Pierre eut un nouveau cri de stupeur.

— Comment, le pape lui-même ! le pape a la crainte du poison !

— Eh oui ! mon cher abbé, on le prétend du moins. Il est certainement des jours où il se voit le premier menacé. Ne savez-vous pas que l’ancienne croyance, à Rome, est qu’un pape ne doit pas vivre trop vieux, et que, lorsqu’il s’entête à ne pas mourir à temps, on l’aide ? Sa place est naturellement au ciel, dès qu’un pape tombe en enfance, devient une gêne, même un danger pour l’Église par sa sénilité. Les choses, d’ailleurs, sont faites très proprement, le moindre rhume est le prétexte décent pour qu’il ne s’oublie pas davantage sur le trône de Saint-Pierre.

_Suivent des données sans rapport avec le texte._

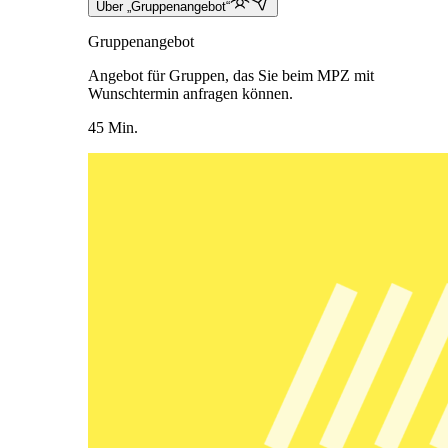
Über „Gruppenangebot“
Gruppenangebot
Angebot für Gruppen, das Sie beim MPZ mit
Wunschtermin anfragen können.
45 Min.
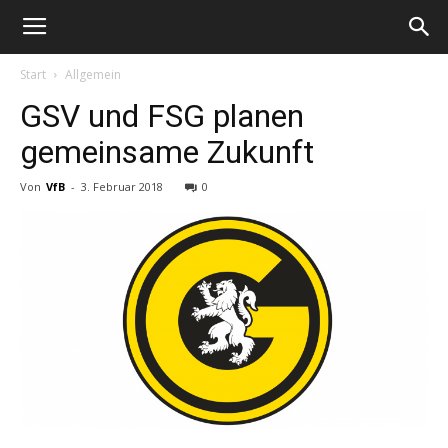
Start
Allgemein
GSV und FSG planen
gemeinsame Zukunft
Von
VfB
-
3. Februar 2018
0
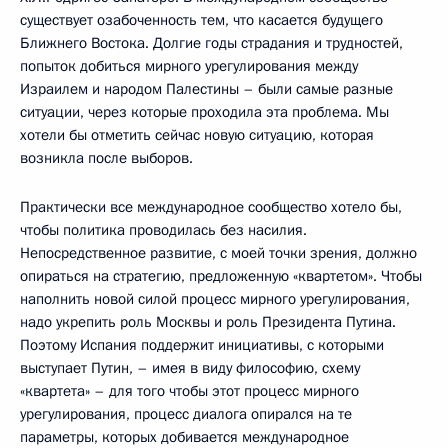
существует озабоченность тем, что касается будущего
Ближнего Востока. Долгие годы страдания и трудностей,
попыток добиться мирного урегулирования между
Израилем и народом Палестины – были самые разные
ситуации, через которые проходила эта проблема. Мы
хотели бы отметить сейчас новую ситуацию, которая
возникла после выборов.
Практически все международное сообщество хотело бы,
чтобы политика проводилась без насилия.
Непосредственное развитие, с моей точки зрения, должно
опираться на стратегию, предложенную «квартетом». Чтобы
наполнить новой силой процесс мирного урегулирования,
надо укрепить роль Москвы и роль Президента Путина.
Поэтому Испания поддержит инициативы, с которыми
выступает Путин, – имея в виду философию, схему
«квартета» – для того чтобы этот процесс мирного
урегулирования, процесс диалога опирался на те
параметры, которых добивается международное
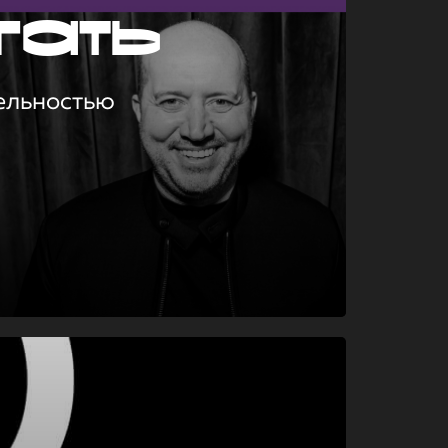
гать
ельностью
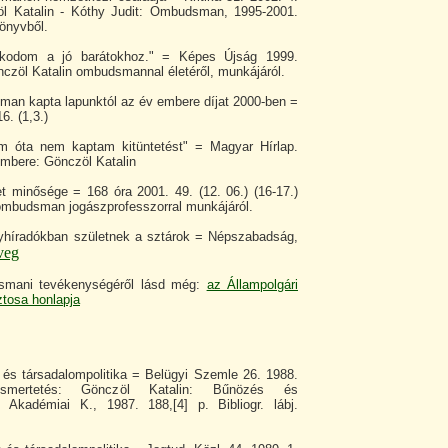
l Katalin - Kóthy Judit: Ombudsman, 1995-2001.
könyvből.
zkodom a jó barátokhoz." = Képes Újság 1999.
Gönczöl Katalin ombudsmannal életéről, munkájáról.
man kapta lapunktól az év embere díjat 2000-ben =
6. (1,3.)
om óta nem kaptam kitüntetést" = Magyar Hírlap.
embere: Gönczöl Katalin
t minősége = 168 óra 2001. 49. (12. 06.) (16-17.)
 ombudsman jogászprofesszorral munkájáról.
yhíradókban születnek a sztárok = Népszabadság,
veg
smani tevékenységéről lásd még:
az Állampolgári
tosa honlapja
 és társadalompolitika = Belügyi Szemle 26. 1988.
ismertetés: Gönczöl Katalin: Bűnözés és
., Akadémiai K., 1987. 188,[4] p. Bibliogr. lábj.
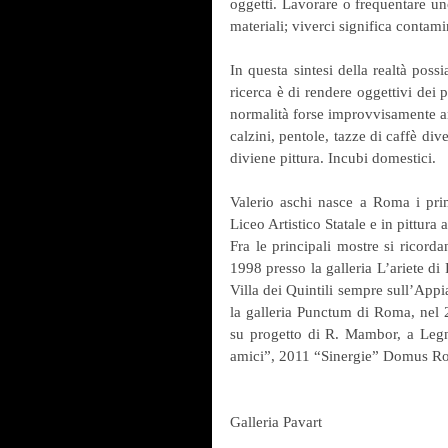
oggetti. Lavorare o frequentare un
materiali; viverci significa contami
In questa sintesi della realtà poss
ricerca è di rendere oggettivi dei p
normalità forse improvvisamente ano
calzini, pentole, tazze di caffè div
diviene pittura. Incubi domestici. 
Valerio aschi nasce a Roma i prim
Liceo Artistico Statale e in pittur
Fra le principali mostre si ricord
1998 presso la galleria L’ariete di
Villa dei Quintili sempre sull’Appi
la galleria Punctum di Roma, nel 
su progetto di R. Mambor, a Legnag
amici”, 2011 “Sinergie” Domus R
Galleria Pavart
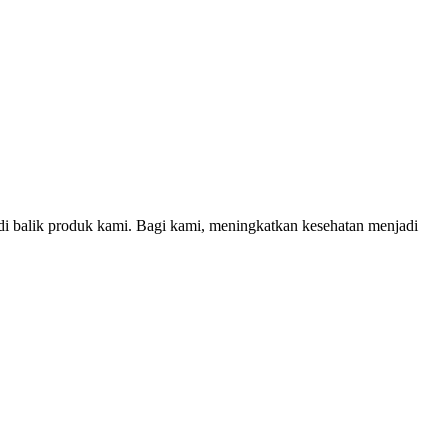
di balik produk kami. Bagi kami, meningkatkan kesehatan menjadi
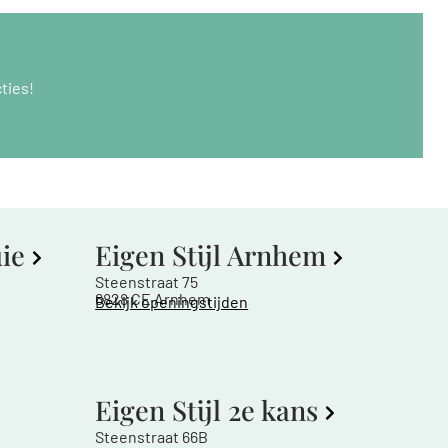
ties!
uie
Eigen Stijl Arnhem
Steenstraat 75
6828 CE Arnhem
Bekijk openingstijden
Eigen Stijl 2e kans
Steenstraat 66B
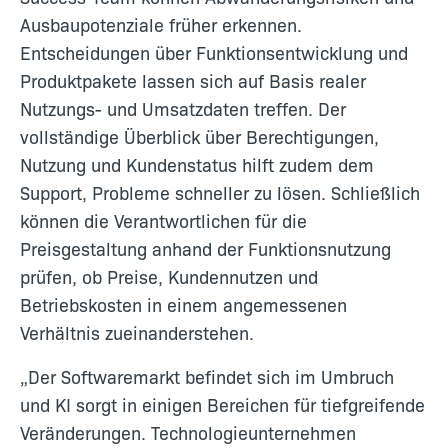
Ausbaupotenziale früher erkennen.
Entscheidungen über Funktionsentwicklung und
Produktpakete lassen sich auf Basis realer
Nutzungs- und Umsatzdaten treffen. Der
vollständige Überblick über Berechtigungen,
Nutzung und Kundenstatus hilft zudem dem
Support, Probleme schneller zu lösen. Schließlich
können die Verantwortlichen für die
Preisgestaltung anhand der Funktionsnutzung
prüfen, ob Preise, Kundennutzen und
Betriebskosten in einem angemessenen
Verhältnis zueinanderstehen.
„Der Softwaremarkt befindet sich im Umbruch
und KI sorgt in einigen Bereichen für tiefgreifende
Veränderungen. Technologieunternehmen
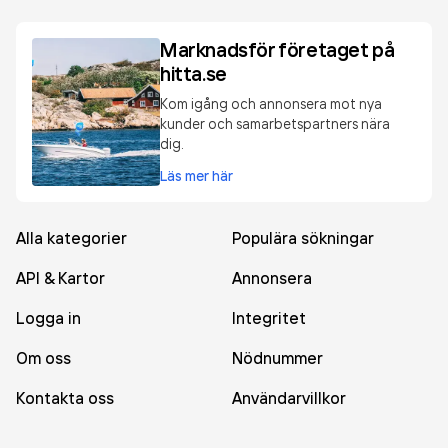
Marknadsför företaget på
hitta.se
Kom igång och annonsera mot nya
kunder och samarbetspartners nära
dig.
Läs mer här
Alla kategorier
Populära sökningar
API & Kartor
Annonsera
Logga in
Integritet
Om oss
Nödnummer
Kontakta oss
Användarvillkor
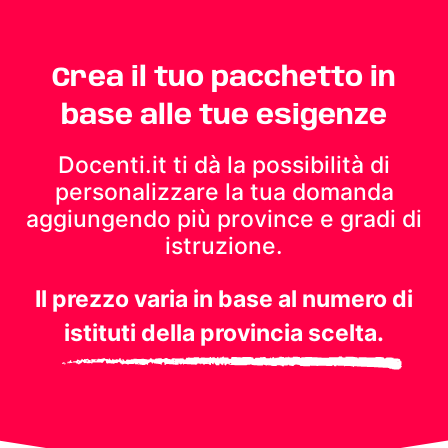
Crea il tuo pacchetto in
base alle tue esigenze
Docenti.it ti dà la possibilità di
personalizzare la tua domanda
aggiungendo più province e gradi di
istruzione.
Il prezzo varia in base al numero di
istituti della provincia scelta.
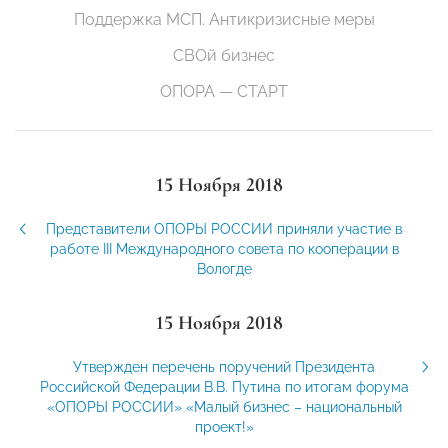
Поддержка МСП. Антикризисные меры
СВОй бизнес
ОПОРА — СТАРТ
15 Ноября 2018
Представители ОПОРЫ РОССИИ приняли участие в
работе III Международного совета по кооперации в
Вологде
15 Ноября 2018
Утвержден перечень поручений Президента
Российской Федерации В.В. Путина по итогам форума
«ОПОРЫ РОССИИ» «Малый бизнес – национальный
проект!»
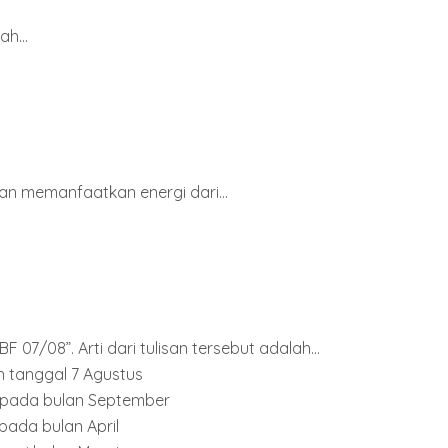
h...
an memanfaatkan energi dari...
F 07/08”. Arti dari tulisan tersebut adalah...
h tanggal 7 Agustus
 pada bulan September
pada bulan April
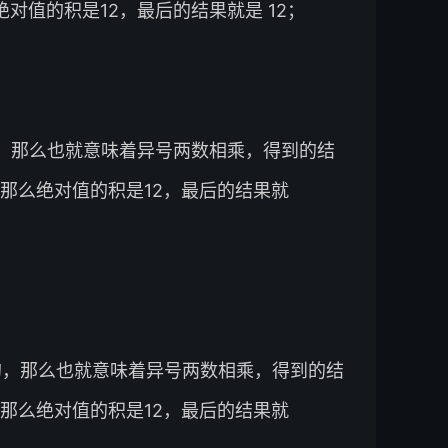
对值的积是12，最后的结果就是 12；
是正的，那么也就意味着异号两数相乘，得到的结
，那么绝对值的积是12，最后的结果就
是负的，那么也就意味着异号两数相乘，得到的结
，那么绝对值的积是12，最后的结果就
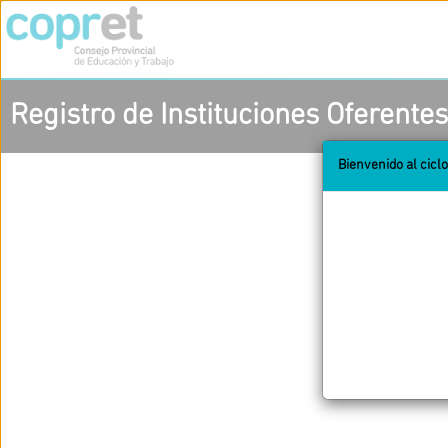
Registro de Instituciones Oferentes
Bienvenido al cicl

À ce propos, il ajouta de curieux détails. Un prélat, disait-on, voulant calmer les craintes de Sa Sainteté, avait imaginé tout un système de précautions, entre autres une petite voiture cadenassée pour les provisions destinées à la table pontificale, très frugale du reste. Mais cette voiture était restée à l’état de simple projet.

— Et puis, quoi ? finit-il par conclure en riant, il faut bien mourir un jour, surtout lorsque c’est pour le bien de l’Église… N’est-ce pas, l’abbé ?

Depuis un instant, Santobono, dans son immobilité, avait baissé les regards, comme s’il eût examiné sans fin le petit panier de figues, qu’il tenait sur ses genoux avec tant de précautions, tel qu’un saint sacrement. Interpellé d’une façon si directe et si vive, il ne put éviter de relever les yeux. Mais il ne sortit pas de son grand silence, il se contenta d’incliner longuement la tête.